_TASKS FOR THIS EXERCISE_
1) Summarize the passage about BXGrid and ROARS in three sentences.
2) Extend the passage about BXGrid and ROARS, picking up right after its final sentence.

So far, so good. But, the missing piece was that Makeflow expects data to be available as ordinary files. At the time, this would have required that we copy several terabytes out of the archive onto the local disk, which wasn't practical. So, Peter wrote a module for Parrot which enabled access to BXGrid files under paths like /bxgrid/fileid/123. Then, while attached to Parrot, Makeflow could access the files, being none the wiser that they were actually located in a distributed system.

Put it all together, and you have this:

Sometimes, it all comes together.

Wednesday, October 27, 2010

From Database to Filesystem and Back Again

Hoang Bui is leading the development of ROARS: a Rich Object Archival System, which is our generalization many of the ideas expressed in the Biometrics Research Grid. Hoang presented a paper on ROARS at the workshop on Data Intensive Distributed Computing earlier this year.

What makes ROARS particularly interesting is that it combines elements of both relational databases and file systems, and makes it possible to swap back and forth between both representations of the data.

A ROARS repository is an unordered collection of items. Each item consists of a binary file and metadata that describes the file. The metadata does not have a schema; you can attach whatever properties you like to an object. Here is an example item consisting of a iris image with five properties:

fileid = 356
subjectid = "S123"
color = "Blue"
camera = "Likon"
date = "23-Oct-2010"
type = "jpeg"

If you like to think in SQL, then you can query the system via SQL and you get back tabular data, as you might expect:

SELECT fileid, subjectid, color FROM irises WHERE color='Blue';

Of course, if you are going to actually process the files in some way, you need to put them into a filesystem where your scripts and tools can access them. For this, you use the EXPORT command, which will produce the files. EXPORT has a neat bit of syntax in which you can specify that the name of each file is generated from the metadata. For example this command:

EXPORT irises WHERE camera='Likon' AS color/subjectid.type

will dump out all of the matching files, put them into directories according to color, and name each file according to the subject and the file type. The example above would be named "Blue/S123.jpeg". (If the naming scheme doesn't result in unique filenames, then you need to adjust it to include something that is unique like fileid.)

_DATA BELOW_
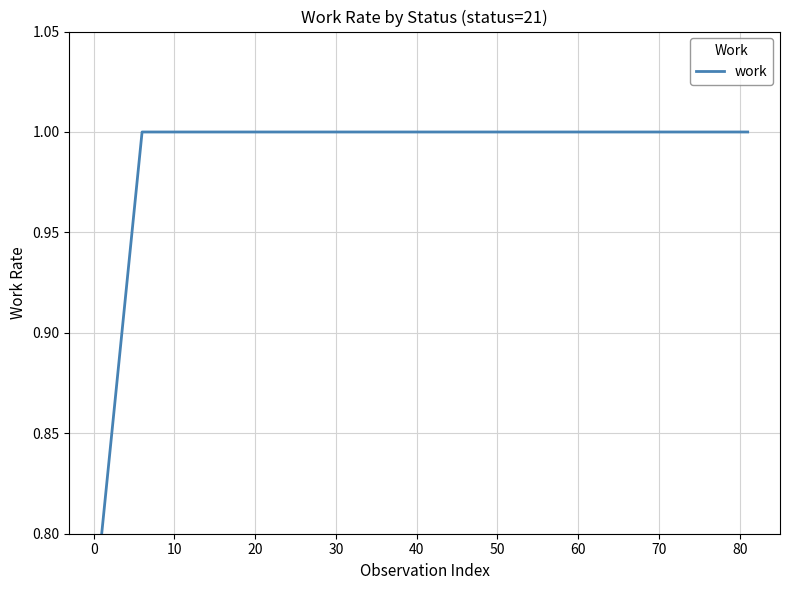

What is the minimum value shown in the chart?

0.8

_OUTPUTS BY TASK_
1) Peter wrote a Parrot module that made BXGrid files available under paths like /bxgrid/fileid/123, so Makeflow could use them as ordinary files without copying several terabytes out of the archive onto local disk. ROARS, a Rich Object Archival System whose development Hoang Bui is leading, combines elements of relational databases and file systems and makes it possible to swap back and forth between both representations of the data. A ROARS repository is an unordered collection of items, each a binary file with schema-free metadata, which can be queried via SQL to get back tabular data or written out with the EXPORT command as files whose directories and names are generated from the metadata.

2)
Of course, if you are going to process a huge amount of data, then you don't actually want to copy all of it out to your local filesystem. Instead what you can do is create a "filesystem view" which is a directory tree containing pointers back to the objects in the repository. That has a very similar syntax:

VIEW irises WHERE camera='Likon' AS color/subjectid.type

Creating a filesystem view is much faster than exporting the actual data. Now, you can run your programs or scripts to iterate over the files. As they open up each file, the repository is accessed directly to open and read the necessary file data. (This is accomplished transparently by using Parrot to connect to the repository.)

The end result: a database that looks like a filesystem!

Monday, August 3, 2009

REU Project: BXGrid

This post continues last week's subject of summer REU projects.

Rachel Witty and Kameron Srimoungchanh worked on BXGrid, our web portal and computing system for biometrics research. This project is a collaboration between the Cooperative Computing Lab and the Computer Vision Research Lab at Notre Dame. Hoang Bui is the lead graduate student on the project. Rachel and Kameron added a bunch of new capabilities to the system; I'll show three examples today.

The first is the ability to handle 3-D face scans taken by a specialized camera equipped with a laser rangefinder. The still picture here doesn't quite do it justice, because each white "mask" on the left is a rotating animation of the face. By integrating this data into BXGrid, the 3-D data can be validated against previous ordinary images of the face.

I previously discussed All-Pairs problems, which are common in biometrics. While we already had the ability to run very large All-Pairs, problems, we never had the capability to view the results easily. Now, with the click of a button, you can set up a small All-Pairs problem and view the results on the portal:

Currently, new data ingested into the system is validated manually by people who must visually check that a eye, face, or whatever matches existing data in the system. Although this can be divided up among a large team of people, it is still time consuming and error prone.

Kameron and Rachel built a system that does a first pass at this task automatically. Using Makeflow, they set up a system to export all newly ingested images along with five good images that should match. This results in thousands of jobs sent to our Condor pool, which transform and compare the images. When all the results come back, you get a nice web page that summarizes the images and the results:

This research was supported in part by the National Science Foundation via grant NSF-CCF-0621434.

Tuesday, July 28, 2009

REU Project: Biocompute

This summer, we hosted four REU students who contributed to two web portals for distributed computing: Biocompute and BXGrid. I'll write about one this week and the other next week.

REU students Ryan Jansen and Joey Rich worked with recent grad Rory Carmichael on Biocompute, our web portal and computing system for bioinformatics research. Biocompute was originally created by Patrick Braga-Henebry for his B.S. honors thesis, and we are now putting it into production in collaboration with the Bioinformatics Core Facility at Notre Dame.

Biocompute allows researchers at Notre Dame to run standard bioinformatics tools like BLAST, and then share and manage the results. The new twist is that we transparently parallelize the tasks and run them on our campus Condor pool. This allows people to run tasks that were previously impossible: we routinely run workloads that would take months on a single machine, but get completed in hours on Biocompute.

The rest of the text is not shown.